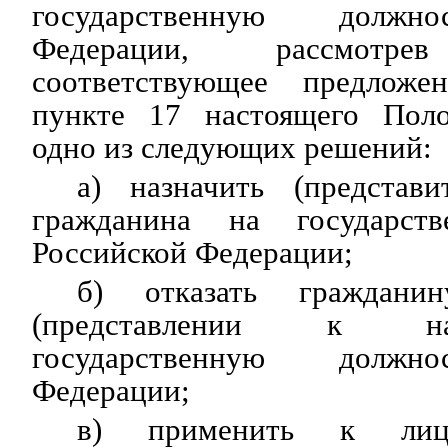
государственную должно
Федерации, рассмот
соответствующее предложе
пункте 17 настоящего Поло
одно из следующих решений:
а) назначить (представ
гражданина на государст
Российской Федерации;
б) отказать граждани
(представлении к н
государственную должно
Федерации;
в) применить к лиц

* What the task requires *
From the first record to the last, print everything again exactly, without pictures.

* Written solution *
государственную должно
Федерации, рассмот
соответствующее предложе
пункте 17 настоящего Поло
одно из следующих решений:
а) назначить (представ
гражданина на государст
Российской Федерации;
б) отказать граждани
(представлении к н
государственную должно
Федерации;
в) применить к лиц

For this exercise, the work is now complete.